High greek fees deter some

Students weigh high dues against the benefits of being greek.

Sophomore Maggie O'Malley shows her bid card to junior Anna Barton at Bid Day on Monday, Sept. 9, 2013, at TCF Bank Stadium.

Ichigo Takikawa

Sophomore Maggie O’Malley shows her bid card to junior Anna Barton at Bid Day on Monday, Sept. 9, 2013, at TCF Bank Stadium.

Melissa Berman

The University of Min­nesota’s greek community experienced recruitment growth again during this year’s rush week.

While some students find significant value in join­ing a fraternity or sorority, others say high member­ship costs outweigh the benefits.

On average, dues per ac­ademic year for University greek chapters are $1,600 for fraternities and $2,300 for sororities, according to greek organization leaders.

Freshman Skyler Wer­ner said she wouldn’t join a sorority because of the high costs.

“I feel like you’re pay­ing for something you don’t necessarily need to pay for, like making friends,” she said.

Each chapter’s member­ship dues go to both local and national divisions of greek organizations, said Fra­ternity and Sorority Life program director.

Local dues help pay for events, some meals and ac­cess to common areas in chapter houses, he said.

Additionally, Levine said, members pay dues to the na­tional headquarters of their fraternity or sorority, cover­ing staff and insurance costs.

Some scholarships are available from greek or­ganizations and individual chapters to help meet the costs of dues.

Freshman Madison Gal­lardo knew the cost before rushing began but decided to go ahead with it and joined Alpha Phi last week.

“I knew that it was kind of expensive,” she said, “but it was something that I really wanted to do.”

But for management information systems fresh­man Erica Aarons, the costs don’t justify the benefits of membership.

“I wouldn’t pay that much,” she said. “School already costs so much, so I don’t have that money to throw around.”

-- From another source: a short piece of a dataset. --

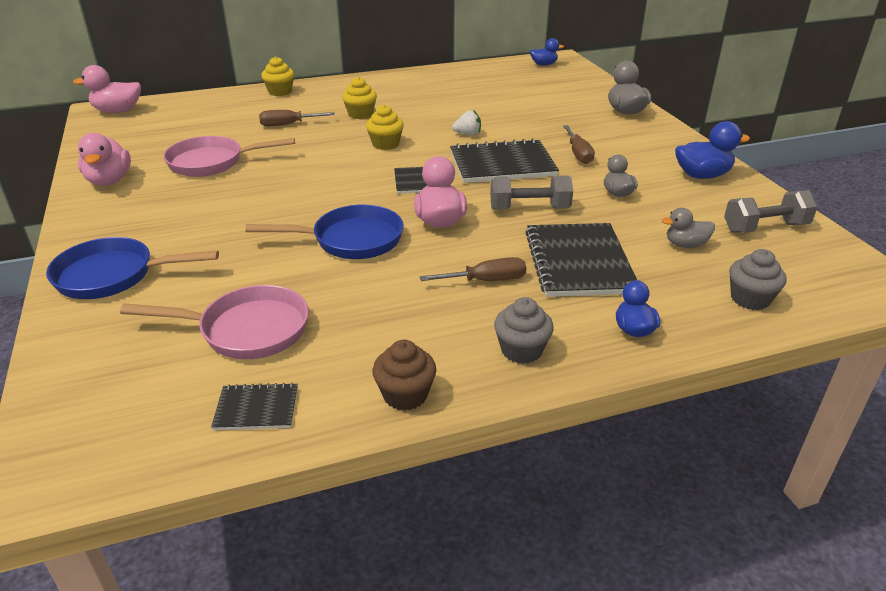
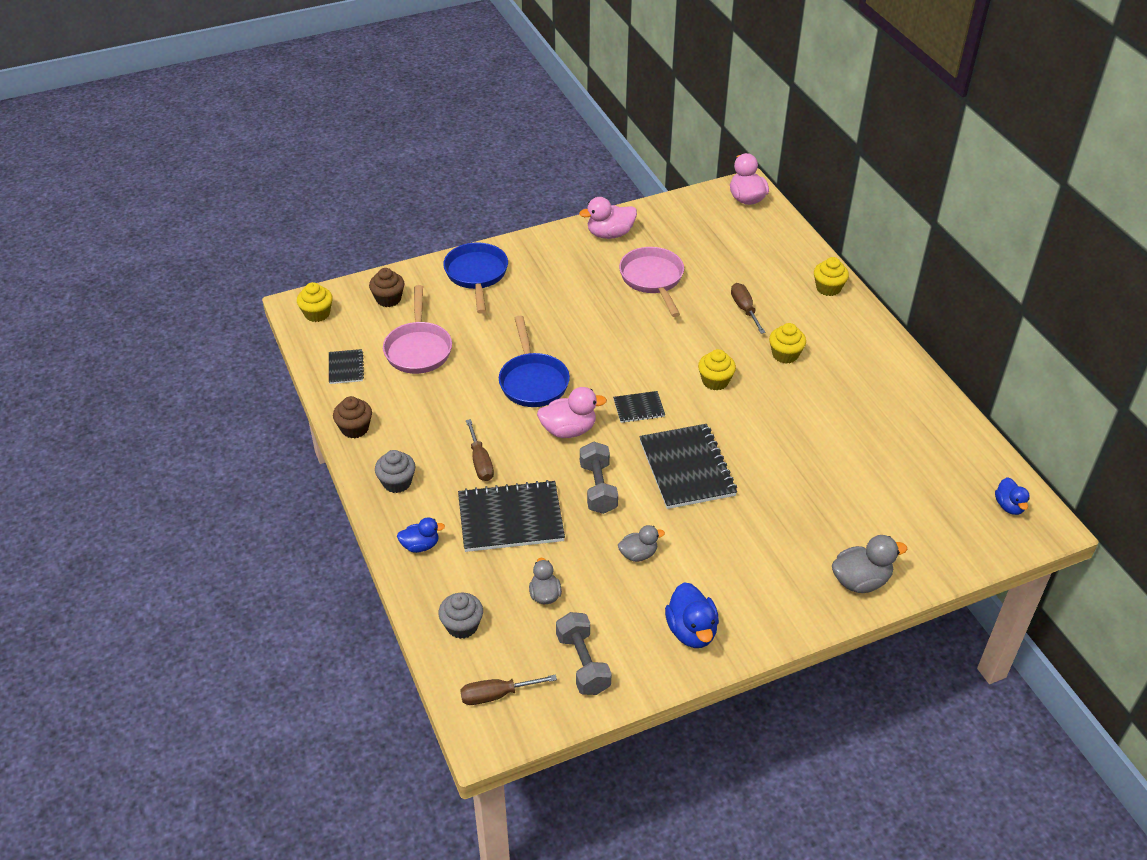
camera: 85 degrees right, 10 degrees up
white strawberry [452,110,481,135] -> none
brown screwdriver [563,125,595,164] -> brown screwdriver moved to [460,675,557,705]
none -> yellow cupcake [297,282,333,322]
none -> brown cupcake [369,268,404,307]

Biology junior and Delta Kappa Epsilon member Grant Bischof said rising student housing costs actu­ally make greek housing prices competitive with oth­er options.

“I think it’s a stereotype of the past that people would come to college and only rich kids would be able to afford [greek housing],” he said.

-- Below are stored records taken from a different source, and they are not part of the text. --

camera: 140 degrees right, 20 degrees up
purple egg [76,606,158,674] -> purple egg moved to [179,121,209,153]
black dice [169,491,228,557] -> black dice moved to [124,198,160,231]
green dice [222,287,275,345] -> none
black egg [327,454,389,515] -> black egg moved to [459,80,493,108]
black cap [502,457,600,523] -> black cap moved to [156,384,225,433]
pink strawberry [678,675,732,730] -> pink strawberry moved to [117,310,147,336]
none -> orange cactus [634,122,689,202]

To live in a sorority house, members pay an av­erage of $7,400 per school year, according to greek leaders. Average fraternity housing costs total $6,500 for the school year. These costs generally include membership dues, in addi­tion to other services like meals and cleaning.

Most standard double occupancy rooms in Uni­versity residence halls cost about $4,700 per year.

When deciding to join a greek organization, some students compare different chapters’ prices.

Phi Kappa Psi vice presi­dent Mac Mischke said he considered cost before de­ciding which fraternity to join.

“I chose Phi Psi because it was one of the cheaper ones, but my parents are willing to help pay for it,” he said.

For Mischke, the ben­efits of joining a fraternity outweighed the costs be­cause of the friendship and support he gets.

“I think it’s something students can find a way to afford,” he said.

Marketing freshman Hattie Holm said she was “very concerned” about membership costs and de­cided to drop out of the re­cruitment process before bid day last week.

Holm has to pay for most of her housing and tuition and said joining a Greek organization would be too much.

“For me to commit to a sorority and only do their events,” she said, “I didn’t think it would be worth it.”